Cheta with base-change: preliminary results

[jaydfox]

The variable fma in that code is the matrix I'm referring to. Hopefully you can tell from the context what Andrew's talking about. Essentially, it gives us a matrix, which we can multiply on the right by a vector of powers of n, to get a vector representing a power series in x. For fractional n, the terms diverge.

Or, we can multiply on the right by a vector of powers of x (i.e., picking a fixed x), and get a power series in n, which is the iteration function. I use this latter approach.

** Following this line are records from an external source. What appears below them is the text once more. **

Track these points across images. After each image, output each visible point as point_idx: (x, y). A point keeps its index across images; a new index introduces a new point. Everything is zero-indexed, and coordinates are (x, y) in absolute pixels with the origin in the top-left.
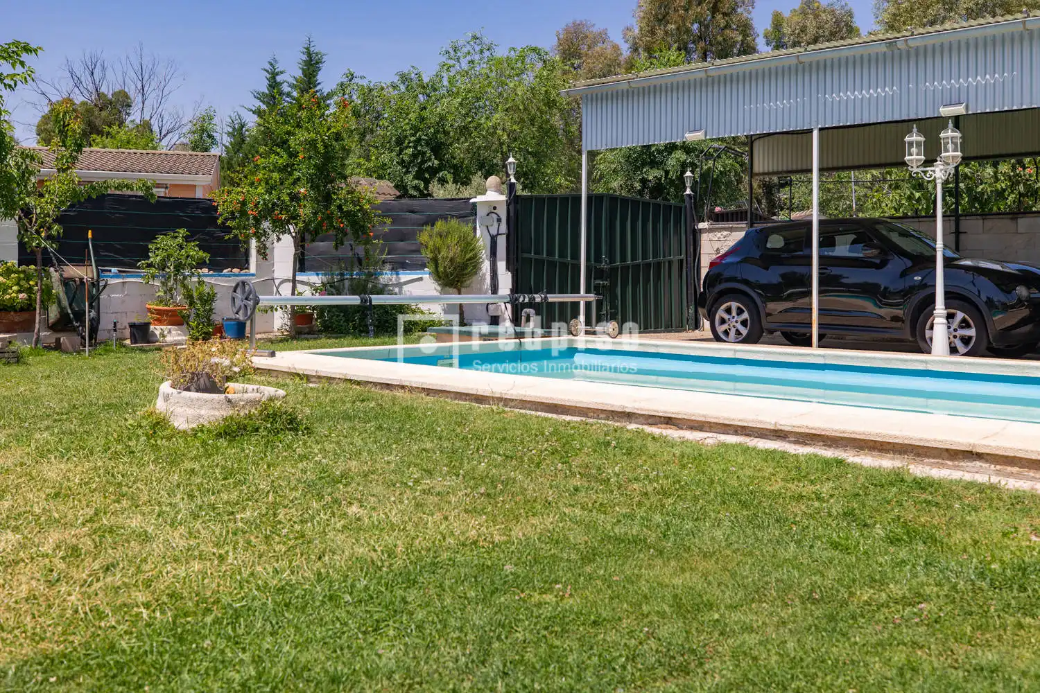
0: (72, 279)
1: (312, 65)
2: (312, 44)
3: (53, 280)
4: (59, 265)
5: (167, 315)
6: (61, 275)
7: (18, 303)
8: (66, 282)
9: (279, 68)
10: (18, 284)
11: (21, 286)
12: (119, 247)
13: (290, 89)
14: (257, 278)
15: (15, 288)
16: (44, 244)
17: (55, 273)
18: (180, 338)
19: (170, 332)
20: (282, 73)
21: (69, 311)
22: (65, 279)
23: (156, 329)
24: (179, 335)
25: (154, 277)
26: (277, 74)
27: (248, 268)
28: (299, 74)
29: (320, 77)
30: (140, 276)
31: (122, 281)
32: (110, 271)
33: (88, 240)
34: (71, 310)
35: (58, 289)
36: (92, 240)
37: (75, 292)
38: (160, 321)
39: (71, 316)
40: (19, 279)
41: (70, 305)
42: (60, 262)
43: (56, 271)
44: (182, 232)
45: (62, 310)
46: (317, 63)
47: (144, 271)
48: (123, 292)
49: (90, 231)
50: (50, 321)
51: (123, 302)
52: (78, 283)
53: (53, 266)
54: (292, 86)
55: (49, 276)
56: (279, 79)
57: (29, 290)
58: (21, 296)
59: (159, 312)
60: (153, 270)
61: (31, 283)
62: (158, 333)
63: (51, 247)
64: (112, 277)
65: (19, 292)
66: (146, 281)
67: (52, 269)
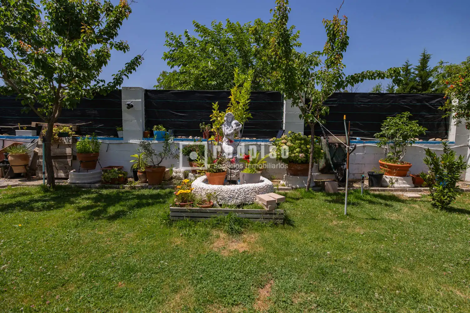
0: (334, 144)
1: (425, 60)
2: (426, 52)
3: (323, 143)
4: (326, 135)
5: (396, 170)
6: (327, 141)
7: (299, 159)
8: (330, 145)
9: (409, 63)
10: (300, 147)
11: (302, 149)
12: (361, 124)
13: (414, 71)
14: (456, 145)
15: (298, 150)
16: (316, 120)
17: (324, 140)
18: (404, 185)
19: (397, 181)
20: (411, 65)
21: (331, 163)
22: (329, 143)
23: (387, 178)
24: (404, 183)
25: (385, 144)
26: (409, 66)
27: (447, 138)
28: (419, 64)
29: (429, 64)
30: (375, 143)
31: (363, 145)
32: (356, 139)
33: (343, 120)
34: (332, 162)
35: (325, 150)
36: (346, 120)
37: (335, 152)
38: (390, 173)
39: (332, 165)
40: (301, 144)
41: (332, 159)
42: (327, 134)
43: (324, 139)
44: (407, 114)
45: (327, 161)
46: (428, 59)
47: (378, 140)
48: (363, 152)
49: (345, 116)
50: (320, 167)
51: (363, 158)
52: (337, 147)
53: (323, 136)
54: (416, 69)
55: (320, 141)
56: (409, 68)
57: (307, 151)
58: (301, 155)
59: (390, 167)
60: (385, 139)
61: (308, 146)
62: (388, 180)
63: (321, 123)
64: (357, 142)
65: (301, 152)
66: (380, 145)
67: (322, 138)
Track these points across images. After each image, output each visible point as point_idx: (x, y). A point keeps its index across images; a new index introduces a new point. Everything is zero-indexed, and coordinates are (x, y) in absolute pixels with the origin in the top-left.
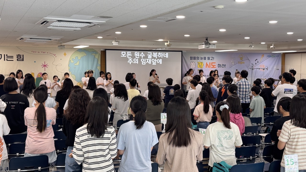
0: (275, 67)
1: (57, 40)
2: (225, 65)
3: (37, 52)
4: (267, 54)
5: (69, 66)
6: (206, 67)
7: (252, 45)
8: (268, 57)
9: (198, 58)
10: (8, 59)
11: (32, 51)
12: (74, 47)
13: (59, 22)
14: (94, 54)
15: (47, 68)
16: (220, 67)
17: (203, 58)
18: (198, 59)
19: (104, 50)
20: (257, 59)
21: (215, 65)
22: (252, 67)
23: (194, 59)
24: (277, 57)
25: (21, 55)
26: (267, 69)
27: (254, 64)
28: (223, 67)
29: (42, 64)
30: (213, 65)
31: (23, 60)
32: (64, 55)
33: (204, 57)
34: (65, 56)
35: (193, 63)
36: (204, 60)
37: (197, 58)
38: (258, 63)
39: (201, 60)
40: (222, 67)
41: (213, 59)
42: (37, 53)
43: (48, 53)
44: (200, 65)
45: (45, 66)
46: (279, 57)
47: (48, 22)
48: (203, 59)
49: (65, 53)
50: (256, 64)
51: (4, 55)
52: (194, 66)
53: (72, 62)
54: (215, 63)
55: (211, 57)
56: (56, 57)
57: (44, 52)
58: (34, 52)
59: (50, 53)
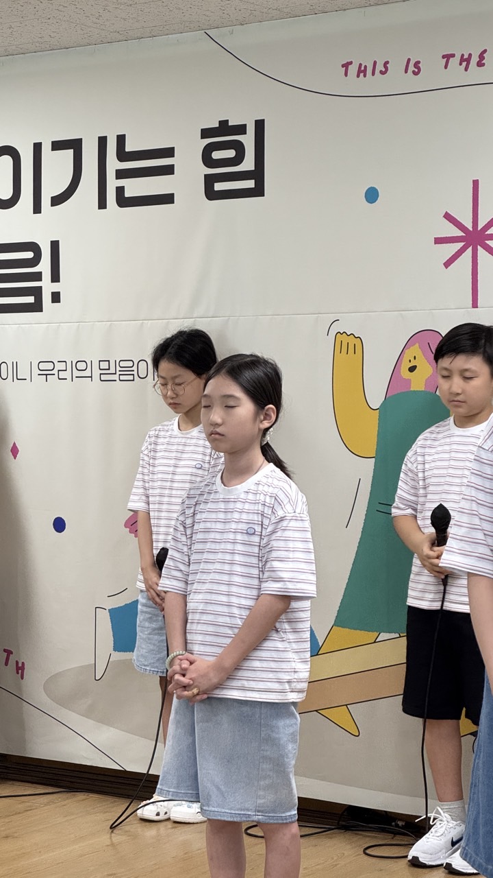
3: (396, 68)
10: (134, 188)
11: (346, 65)
25: (241, 129)
29: (447, 218)
31: (258, 191)
42: (398, 79)
45: (475, 239)
51: (103, 142)
57: (468, 60)
58: (365, 76)
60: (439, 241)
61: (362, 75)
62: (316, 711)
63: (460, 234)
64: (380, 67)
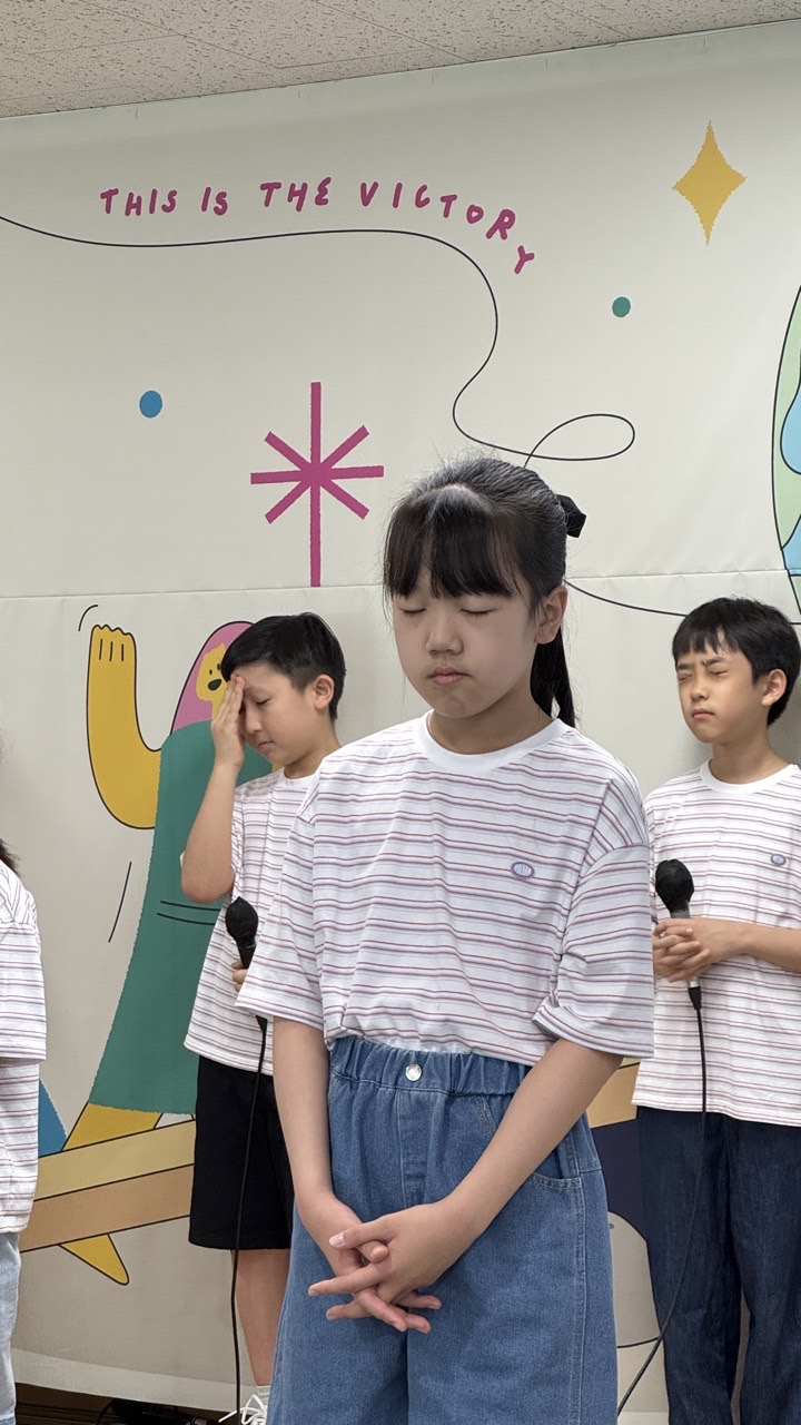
3: (189, 200)
5: (778, 444)
11: (108, 196)
29: (272, 442)
32: (684, 204)
34: (709, 217)
42: (190, 220)
43: (383, 197)
45: (314, 476)
56: (525, 257)
57: (302, 193)
58: (138, 213)
59: (408, 197)
60: (257, 478)
61: (133, 211)
62: (59, 1245)
63: (293, 467)
64: (162, 200)
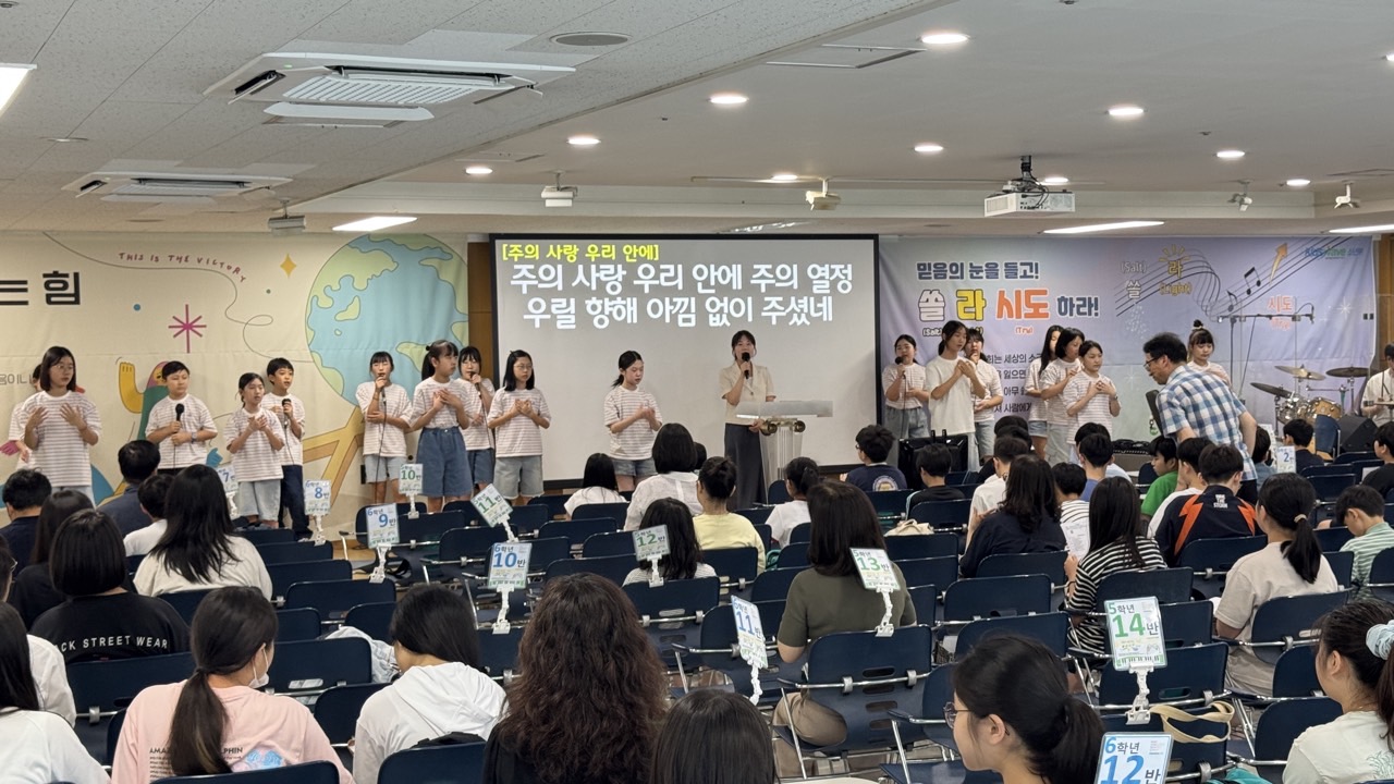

Oh you mean this matrix is only for the computation of the iteration of \( \exp_\eta \)? And this takes this exuberant time?

Well, calculating the matrix once takes a lot of time. Thereafter, using the matrix is quite fast. The problem is, the coefficients can only reasonably be calculated within a small radius about 0. The more terms you want, the smaller the radius. For 199 terms, using the 200x200 matrix, I already need almost 1000 iterations of log(x+1). Otherwise, the last few terms are inaccurate. For 500 iterations, I only use the first 150 terms, as they get wildly inaccurate at about 180 or 190. If I had a 300x300 matrix, I could probably get the first 250 terms with the same 500 iterations. It's hard to be sure without a little more analysis, because the low order terms start to accumulate errors due to the divergence of the series. I suppose that doesn't make much sense without context, so perhaps I'll dedicate a new thread just to that topic.

I initially thought that the inversion of the interpolation matrix took so much time (and not the fma) thatswhy I provided the direct formula via stirling numbers.

Actually, they both take a lot of time. But I only have to calculate the FMA once, and then I just save it to disk and reuse it. If push came to shove, I could spend the week calculating the 300x300 FMA, but it'd be easier if Andrew could do it in Mathematica in a few minutes or hours and convert it to a format I could use in SAGE. Pretty please!

Now with Gottfried's method of deriving the inverse of the stencil matrix, the time spent there can also be saved! I'll experiment with this and see how large of a grid I can manage within my memory budget.

Then it's just a matter of creating the grid points, which itself is a rather time-consuming process... (hundreds of iterations of log(x+1) and exp(x)-1, using tens of thousands of bits of precision...)